### Task input
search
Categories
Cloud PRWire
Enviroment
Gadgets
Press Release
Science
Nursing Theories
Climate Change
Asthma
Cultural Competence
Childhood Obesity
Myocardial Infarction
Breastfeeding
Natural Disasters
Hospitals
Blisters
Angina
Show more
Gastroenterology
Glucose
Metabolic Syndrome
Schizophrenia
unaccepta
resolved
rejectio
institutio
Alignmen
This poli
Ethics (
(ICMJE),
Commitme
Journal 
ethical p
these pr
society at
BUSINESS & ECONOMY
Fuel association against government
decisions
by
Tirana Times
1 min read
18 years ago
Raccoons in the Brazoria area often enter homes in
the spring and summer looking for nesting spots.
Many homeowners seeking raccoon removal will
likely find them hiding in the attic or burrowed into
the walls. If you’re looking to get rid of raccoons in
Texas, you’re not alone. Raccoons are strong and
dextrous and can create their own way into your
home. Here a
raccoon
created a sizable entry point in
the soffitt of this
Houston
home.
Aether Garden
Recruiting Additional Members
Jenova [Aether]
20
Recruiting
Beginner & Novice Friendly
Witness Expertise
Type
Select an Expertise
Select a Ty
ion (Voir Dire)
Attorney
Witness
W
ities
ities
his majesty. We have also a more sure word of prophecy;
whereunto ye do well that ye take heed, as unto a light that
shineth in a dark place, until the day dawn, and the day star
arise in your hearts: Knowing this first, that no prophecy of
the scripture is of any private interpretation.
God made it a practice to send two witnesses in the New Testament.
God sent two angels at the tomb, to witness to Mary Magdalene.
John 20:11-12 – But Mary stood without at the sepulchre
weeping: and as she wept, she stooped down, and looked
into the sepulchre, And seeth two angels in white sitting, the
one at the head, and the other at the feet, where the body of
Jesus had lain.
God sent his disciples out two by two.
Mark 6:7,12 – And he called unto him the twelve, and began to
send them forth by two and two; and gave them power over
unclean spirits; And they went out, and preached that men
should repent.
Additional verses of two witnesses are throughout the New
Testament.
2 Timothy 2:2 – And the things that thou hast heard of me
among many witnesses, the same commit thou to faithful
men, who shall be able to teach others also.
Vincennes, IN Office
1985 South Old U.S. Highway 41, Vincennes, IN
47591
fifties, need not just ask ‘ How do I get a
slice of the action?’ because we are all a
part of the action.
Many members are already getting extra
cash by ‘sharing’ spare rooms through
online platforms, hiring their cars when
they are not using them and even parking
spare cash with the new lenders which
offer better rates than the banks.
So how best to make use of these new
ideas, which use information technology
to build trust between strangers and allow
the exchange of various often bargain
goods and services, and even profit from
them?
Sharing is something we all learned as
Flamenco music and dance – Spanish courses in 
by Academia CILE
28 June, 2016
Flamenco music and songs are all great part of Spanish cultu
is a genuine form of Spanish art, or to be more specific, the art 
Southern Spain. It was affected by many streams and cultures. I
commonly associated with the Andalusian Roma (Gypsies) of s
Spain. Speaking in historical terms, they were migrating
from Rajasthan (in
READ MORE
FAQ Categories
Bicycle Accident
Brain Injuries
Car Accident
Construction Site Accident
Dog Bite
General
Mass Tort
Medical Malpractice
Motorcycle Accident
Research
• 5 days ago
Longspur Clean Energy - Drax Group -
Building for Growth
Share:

--

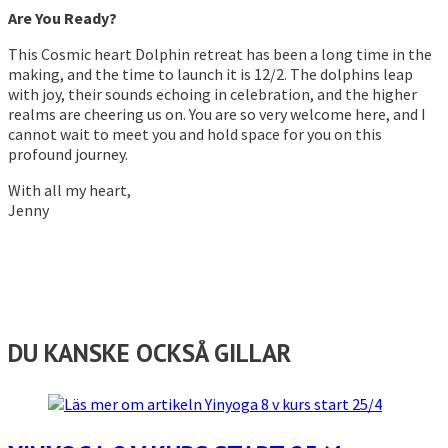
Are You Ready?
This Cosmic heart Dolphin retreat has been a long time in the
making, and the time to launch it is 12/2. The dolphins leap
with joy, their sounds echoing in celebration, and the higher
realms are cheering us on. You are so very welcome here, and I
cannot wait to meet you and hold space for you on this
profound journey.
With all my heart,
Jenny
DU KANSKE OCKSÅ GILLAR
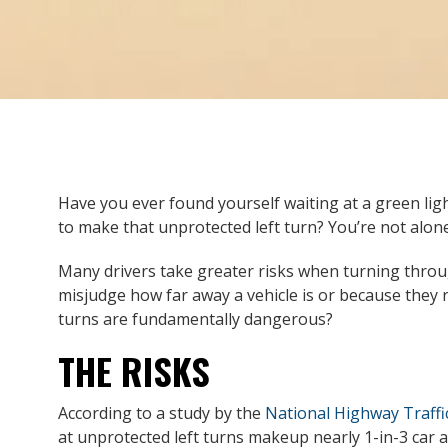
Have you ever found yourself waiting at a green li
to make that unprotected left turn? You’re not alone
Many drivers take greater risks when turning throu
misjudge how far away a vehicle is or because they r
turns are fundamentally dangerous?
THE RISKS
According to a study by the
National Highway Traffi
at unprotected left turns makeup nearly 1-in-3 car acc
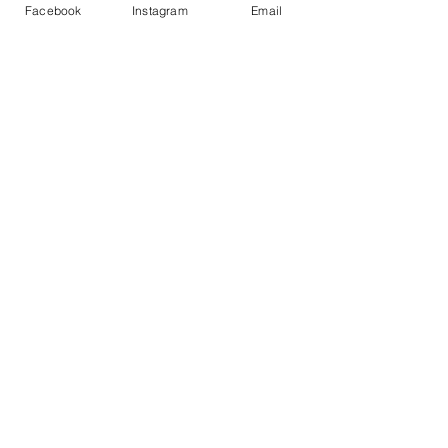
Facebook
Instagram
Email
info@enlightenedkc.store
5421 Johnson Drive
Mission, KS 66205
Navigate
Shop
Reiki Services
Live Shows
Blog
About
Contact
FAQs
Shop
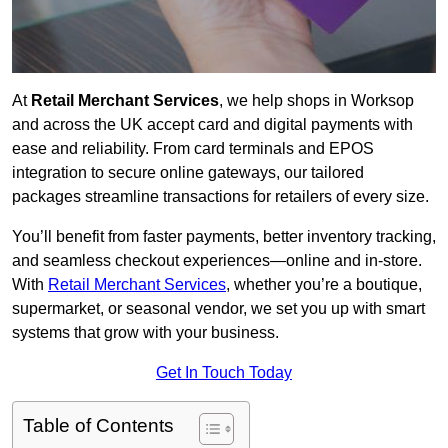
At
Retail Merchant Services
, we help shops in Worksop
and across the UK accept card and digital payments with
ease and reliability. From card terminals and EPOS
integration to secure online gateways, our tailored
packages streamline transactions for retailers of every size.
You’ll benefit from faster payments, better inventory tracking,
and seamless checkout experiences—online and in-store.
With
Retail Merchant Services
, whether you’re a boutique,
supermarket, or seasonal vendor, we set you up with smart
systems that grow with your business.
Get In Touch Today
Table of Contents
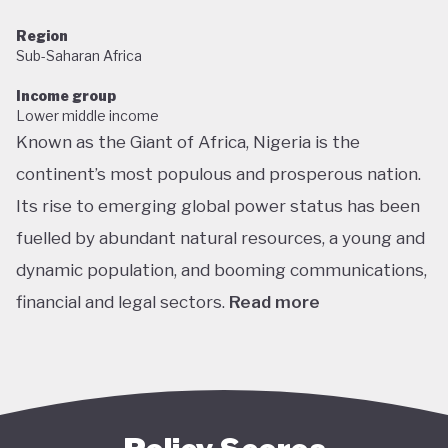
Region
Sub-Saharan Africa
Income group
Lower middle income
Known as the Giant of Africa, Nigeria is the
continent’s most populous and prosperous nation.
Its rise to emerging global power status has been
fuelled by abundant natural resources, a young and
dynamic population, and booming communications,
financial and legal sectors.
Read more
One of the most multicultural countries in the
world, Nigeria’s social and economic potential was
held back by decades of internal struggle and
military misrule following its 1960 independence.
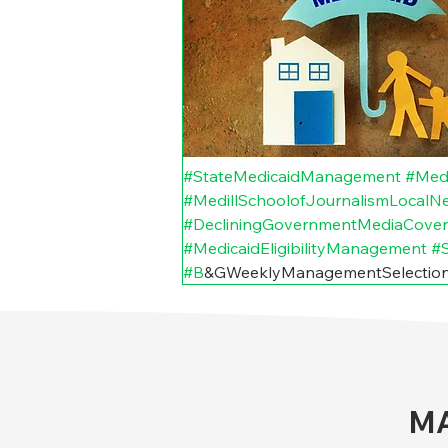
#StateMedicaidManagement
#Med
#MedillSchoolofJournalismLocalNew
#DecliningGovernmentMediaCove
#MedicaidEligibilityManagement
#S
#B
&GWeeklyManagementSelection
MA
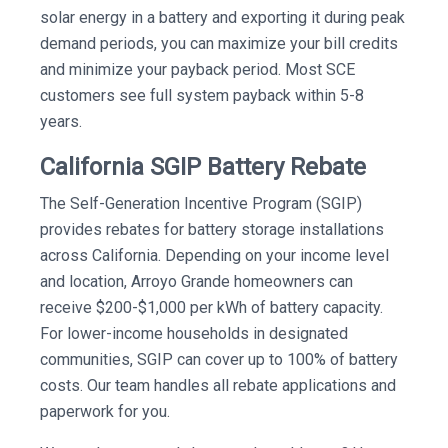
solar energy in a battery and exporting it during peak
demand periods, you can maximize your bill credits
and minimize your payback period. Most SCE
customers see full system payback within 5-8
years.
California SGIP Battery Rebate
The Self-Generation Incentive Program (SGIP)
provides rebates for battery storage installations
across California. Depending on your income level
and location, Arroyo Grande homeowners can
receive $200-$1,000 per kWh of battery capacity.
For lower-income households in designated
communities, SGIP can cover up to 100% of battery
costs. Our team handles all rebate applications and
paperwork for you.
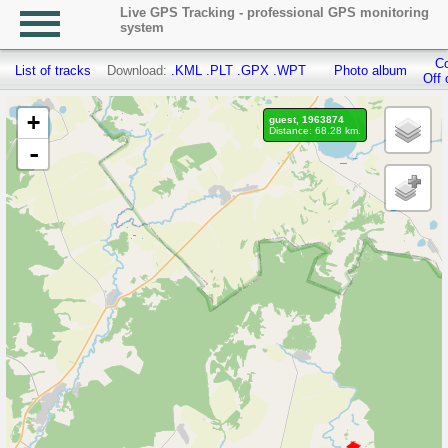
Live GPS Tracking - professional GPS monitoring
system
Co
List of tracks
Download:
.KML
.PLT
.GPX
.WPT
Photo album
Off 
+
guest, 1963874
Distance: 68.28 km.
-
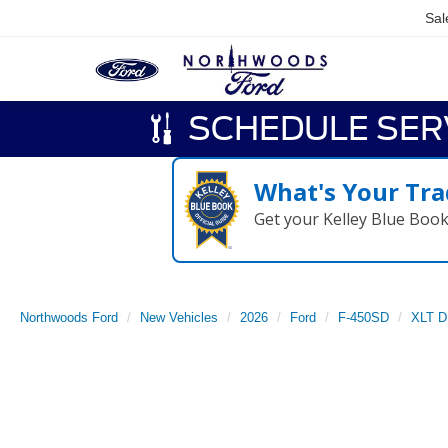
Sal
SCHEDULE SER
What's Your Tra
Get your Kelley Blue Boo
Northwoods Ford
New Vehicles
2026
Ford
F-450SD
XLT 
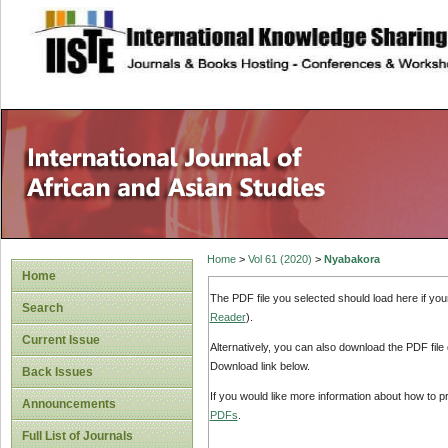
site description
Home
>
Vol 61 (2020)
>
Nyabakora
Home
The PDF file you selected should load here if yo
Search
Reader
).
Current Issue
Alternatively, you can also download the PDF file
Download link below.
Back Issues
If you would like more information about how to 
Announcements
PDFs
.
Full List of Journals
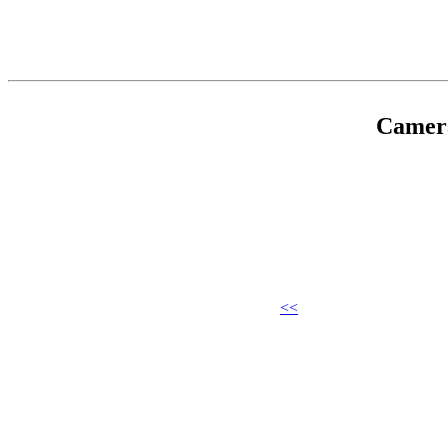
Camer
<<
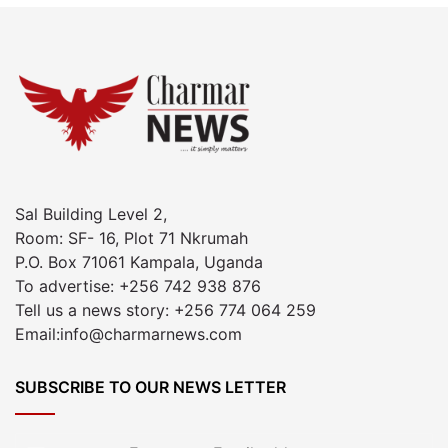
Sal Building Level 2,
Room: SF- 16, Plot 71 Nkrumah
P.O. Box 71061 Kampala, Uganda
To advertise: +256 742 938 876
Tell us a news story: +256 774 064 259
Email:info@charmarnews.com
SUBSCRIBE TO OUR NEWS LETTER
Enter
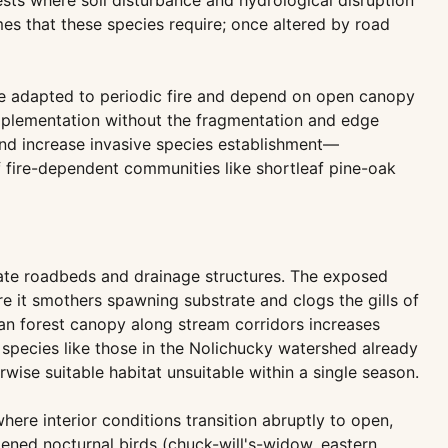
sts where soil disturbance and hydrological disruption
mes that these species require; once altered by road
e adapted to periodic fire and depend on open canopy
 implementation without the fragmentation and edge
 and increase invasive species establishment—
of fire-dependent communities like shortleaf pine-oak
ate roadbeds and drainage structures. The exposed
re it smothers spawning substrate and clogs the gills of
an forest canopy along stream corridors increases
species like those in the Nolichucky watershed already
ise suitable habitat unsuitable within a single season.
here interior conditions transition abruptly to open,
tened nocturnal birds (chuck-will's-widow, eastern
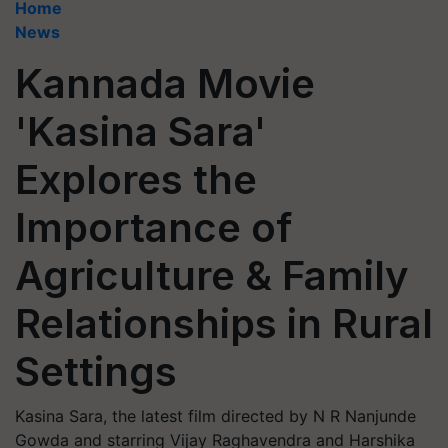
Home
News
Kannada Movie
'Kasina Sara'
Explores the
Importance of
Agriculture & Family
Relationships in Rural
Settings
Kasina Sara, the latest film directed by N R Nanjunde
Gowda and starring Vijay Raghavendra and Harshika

### Request
Could you retype the data from the line with "Are You Ready?" up to and including the line with "at unprotected left turns", leaving out the pictures?

### Your solution
Are You Ready?
This Cosmic heart Dolphin retreat has been a long time in the
making, and the time to launch it is 12/2. The dolphins leap
with joy, their sounds echoing in celebration, and the higher
realms are cheering us on. You are so very welcome here, and I
cannot wait to meet you and hold space for you on this
profound journey.
With all my heart,
Jenny
DU KANSKE OCKSÅ GILLAR
Have you ever found yourself waiting at a green li
to make that unprotected left turn? You’re not alone
Many drivers take greater risks when turning throu
misjudge how far away a vehicle is or because they r
turns are fundamentally dangerous?
THE RISKS
According to a study by the
National Highway Traffi
at unprotected left turns makeup nearly 1-in-3 car acc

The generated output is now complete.